### WRITTEN REQUEST
Put each line of the material below into a Markdown table with the columns Row and Line, numbering the rows and leaving out blank lines. Leave the pictures out of the table.

### SOURCE RECORDS
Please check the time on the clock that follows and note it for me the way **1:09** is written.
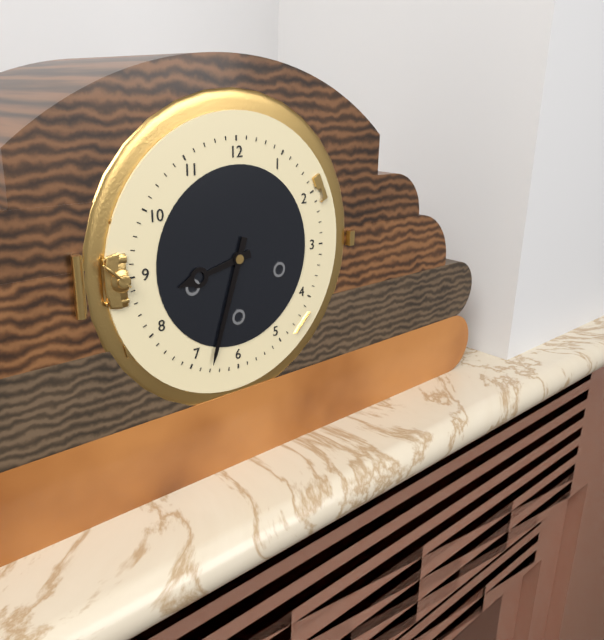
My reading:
**8:33**
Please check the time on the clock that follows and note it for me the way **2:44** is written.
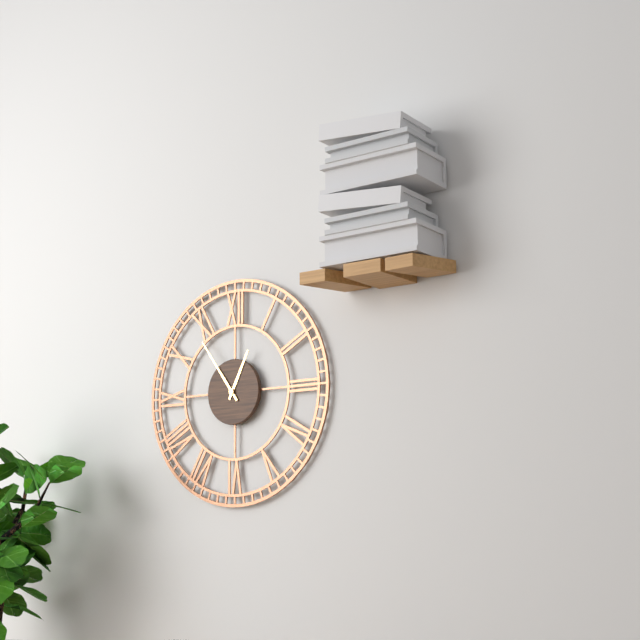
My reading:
**12:54**
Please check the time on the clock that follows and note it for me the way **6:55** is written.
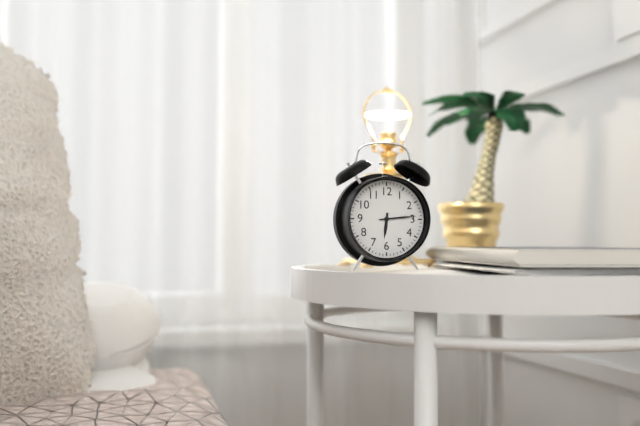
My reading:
**6:14**
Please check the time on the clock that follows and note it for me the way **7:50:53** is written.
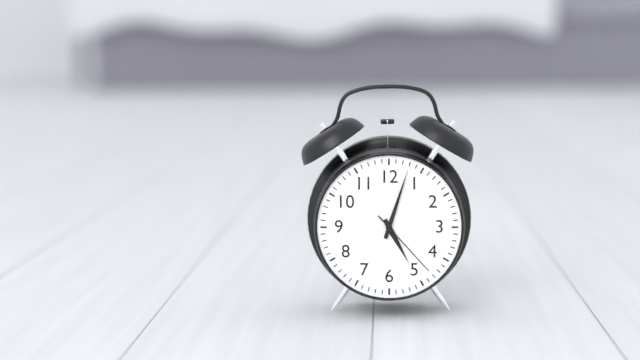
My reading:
**5:03:23**
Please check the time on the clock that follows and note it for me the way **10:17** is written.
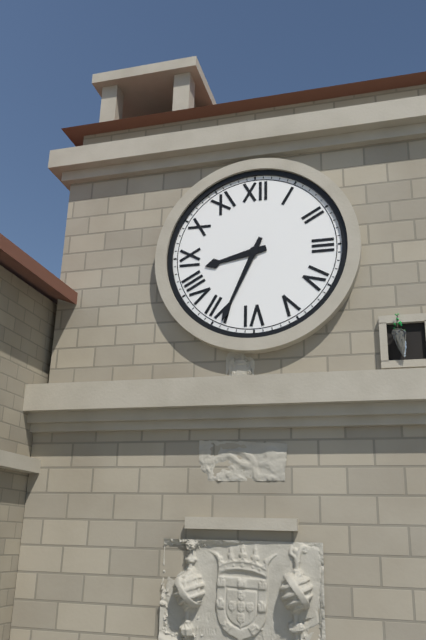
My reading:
**8:34**
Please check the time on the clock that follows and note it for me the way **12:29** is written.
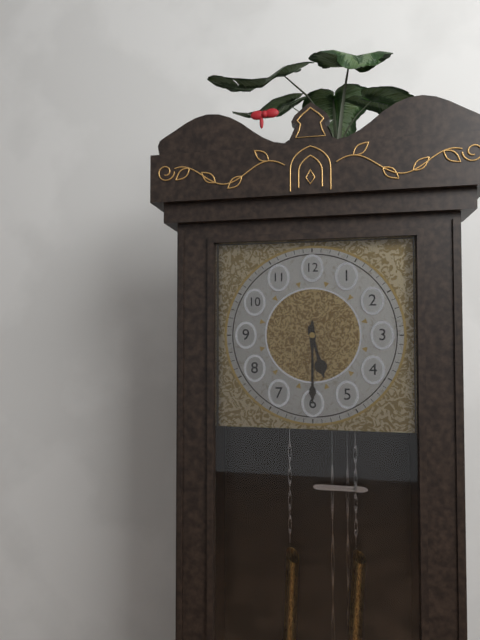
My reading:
**5:30**
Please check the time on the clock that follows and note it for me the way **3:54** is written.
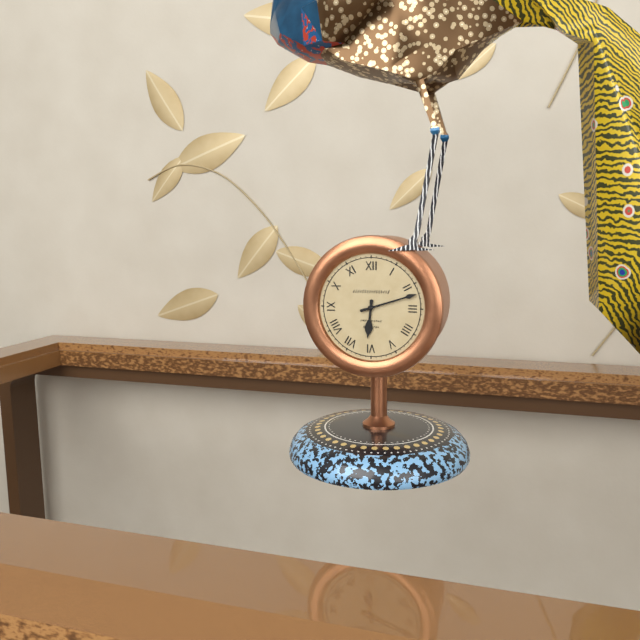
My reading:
**6:12**
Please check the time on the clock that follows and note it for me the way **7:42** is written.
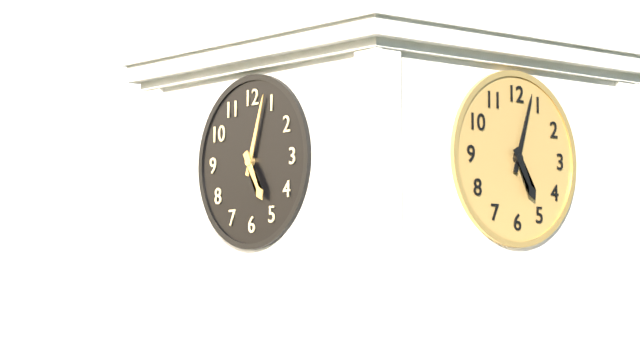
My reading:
**5:03**
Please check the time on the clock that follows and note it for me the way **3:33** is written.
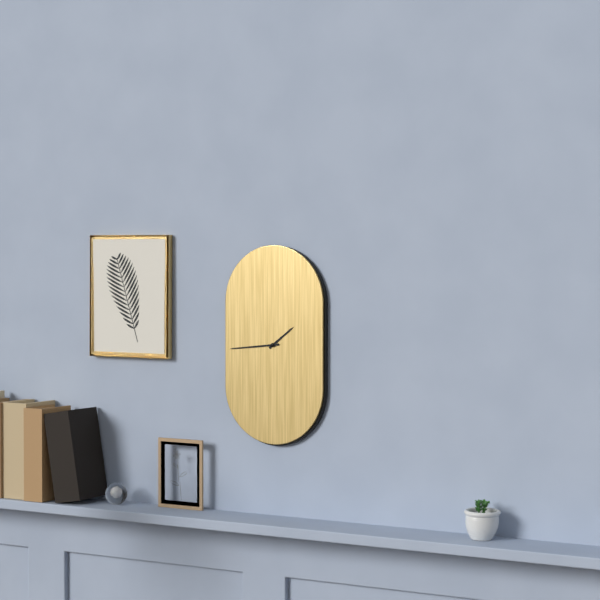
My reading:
**1:44**
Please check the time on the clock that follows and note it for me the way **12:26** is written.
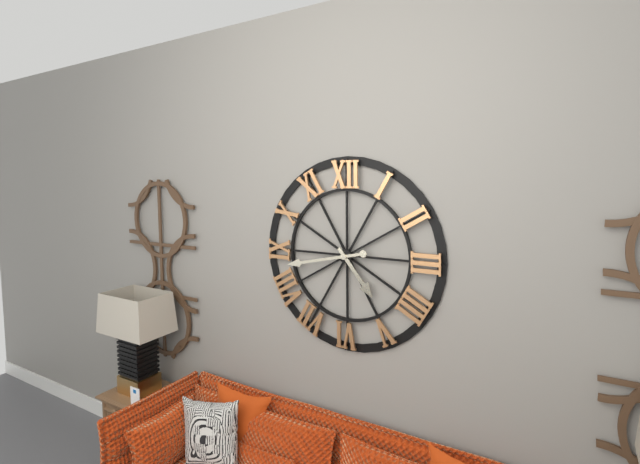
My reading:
**4:43**
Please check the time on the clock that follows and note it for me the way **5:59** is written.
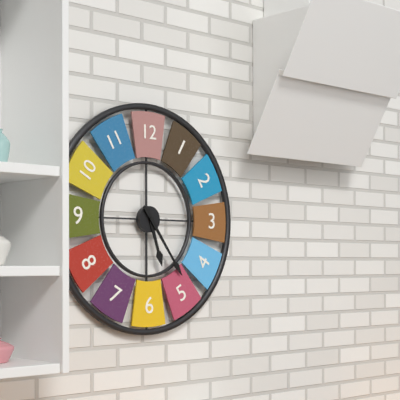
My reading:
**5:24**
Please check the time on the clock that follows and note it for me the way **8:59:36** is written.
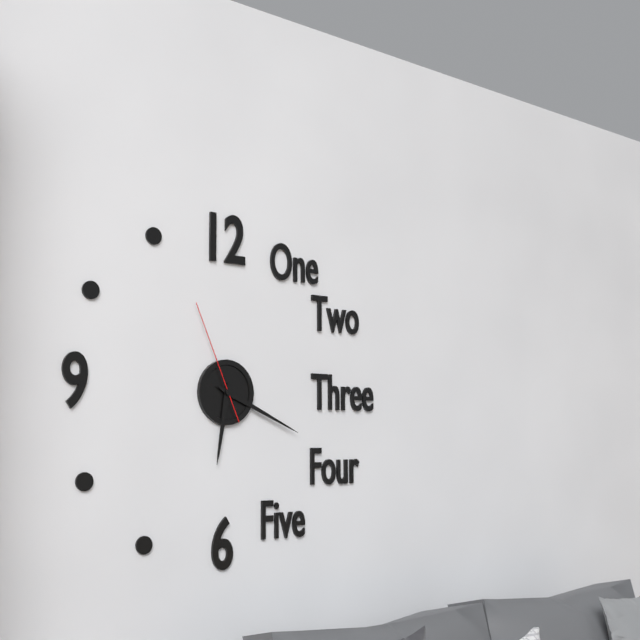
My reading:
**6:19:56**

### RESULT OF THE TASK
| Row | Line |
|---|---|
| 1 | Please check the time on the clock that follows and note it for me the way **1:09** is written. |
| 2 | My reading: |
| 3 | **8:33** |
| 4 | Please check the time on the clock that follows and note it for me the way **2:44** is written. |
| 5 | My reading: |
| 6 | **12:54** |
| 7 | Please check the time on the clock that follows and note it for me the way **6:55** is written. |
| 8 | My reading: |
| 9 | **6:14** |
| 10 | Please check the time on the clock that follows and note it for me the way **7:50:53** is written. |
| 11 | My reading: |
| 12 | **5:03:23** |
| 13 | Please check the time on the clock that follows and note it for me the way **10:17** is written. |
| 14 | My reading: |
| 15 | **8:34** |
| 16 | Please check the time on the clock that follows and note it for me the way **12:29** is written. |
| 17 | My reading: |
| 18 | **5:30** |
| 19 | Please check the time on the clock that follows and note it for me the way **3:54** is written. |
| 20 | My reading: |
| 21 | **6:12** |
| 22 | Please check the time on the clock that follows and note it for me the way **7:42** is written. |
| 23 | My reading: |
| 24 | **5:03** |
| 25 | Please check the time on the clock that follows and note it for me the way **3:33** is written. |
| 26 | My reading: |
| 27 | **1:44** |
| 28 | Please check the time on the clock that follows and note it for me the way **12:26** is written. |
| 29 | My reading: |
| 30 | **4:43** |
| 31 | Please check the time on the clock that follows and note it for me the way **5:59** is written. |
| 32 | My reading: |
| 33 | **5:24** |
| 34 | Please check the time on the clock that follows and note it for me the way **8:59:36** is written. |
| 35 | My reading: |
| 36 | **6:19:56** |